櫻本陵
櫻本陵(さくらもとのみささぎ) 2008年05月17日訪問
大豊神社から再び哲学の道に戻り、北に向かい進む。地図の上では、南側から霊鑑寺、安楽寺、法然院が並ぶあたりは、大文字山の裾野であり、その西側は既に宅地化されている。安楽寺の前に東西50メートル南北100メートル位の大きな緑地が残っている。ここが冷泉天皇の櫻本陵である。哲学の道からよーじや銀閣寺店で東に入り、真直ぐ進むと正面に現れる。
冷泉天皇は天暦4年(950)村上天皇の第2皇子として生まれる。
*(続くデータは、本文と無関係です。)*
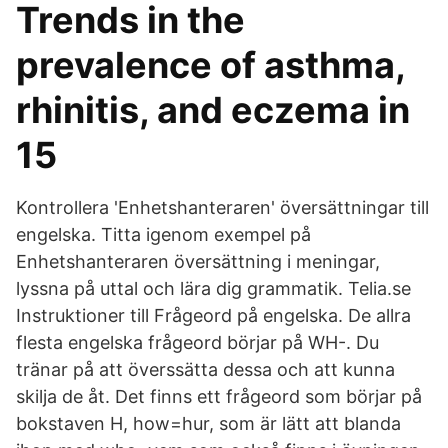
Trends in the
prevalence of asthma,
rhinitis, and eczema in
15
Kontrollera 'Enhetshanteraren' översättningar till
engelska. Titta igenom exempel på
Enhetshanteraren översättning i meningar,
lyssna på uttal och lära dig grammatik. Telia.se
Instruktioner till Frågeord på engelska. De allra
flesta engelska frågeord börjar på WH-. Du
tränar på att överssätta dessa och att kunna
skilja de åt. Det finns ett frågeord som börjar på
bokstaven H, how=hur, som är lätt att blanda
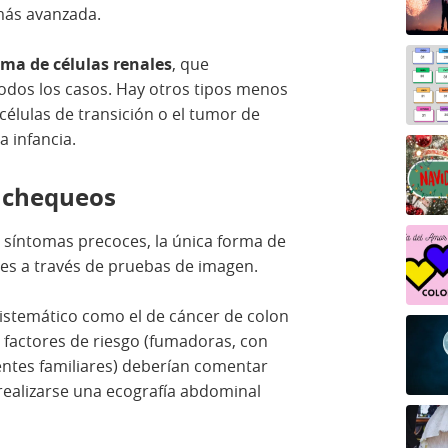
más avanzada.
ma de células renales
, que
odos los casos. Hay otros tipos menos
élulas de transición o el tumor de
a infancia.
s chequeos
 síntomas precoces, la única forma de
es a través de pruebas de imagen.
sistemático como el de cáncer de colon
factores de riesgo (fumadoras, con
ntes familiares) deberían comentar
realizarse una ecografía abdominal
第1皇子の広平親王を押しのけて生後間もなく立太子となる。これは時の権力者である藤原実頼・師輔兄弟の力が働いていたと考えられている。康保4年(967)村上天皇の崩御を受けて18歳で即位する。紫宸殿で即位式が行われるようになる最初の式であった。
冷泉天皇が即位すると空位となった皇太子の座を巡って、村上天皇の第4皇子・為平親王と第5皇子・守平親王の間で安和の変が起こる。年長の為平親王が東宮となることが当然視されていたが、親王の妃の父が左大臣源高明であったことから問題が生じた。為平親王が東宮となり将来皇位に就くとなれば、源高明が外戚となり権勢を振うことになる。藤原氏はこれを恐れていた。
安和2年(969)源満仲と藤原善時が、橘繁延と源連の謀反を密告する。この事件が思いの他拡大し、源高明が謀反に加担していたとされ、太宰員外権帥に左遷することが決定する。冷泉天皇は、皇太子時代から精神に病があったため、安和の変の後に守平親王(円融天皇)に譲位を行い、冷泉院上皇となる。
在位の短かった冷泉院上皇ではあるが、円融天皇、花山天皇より長生きをし、寛弘8年(1011)に62歳で崩御している。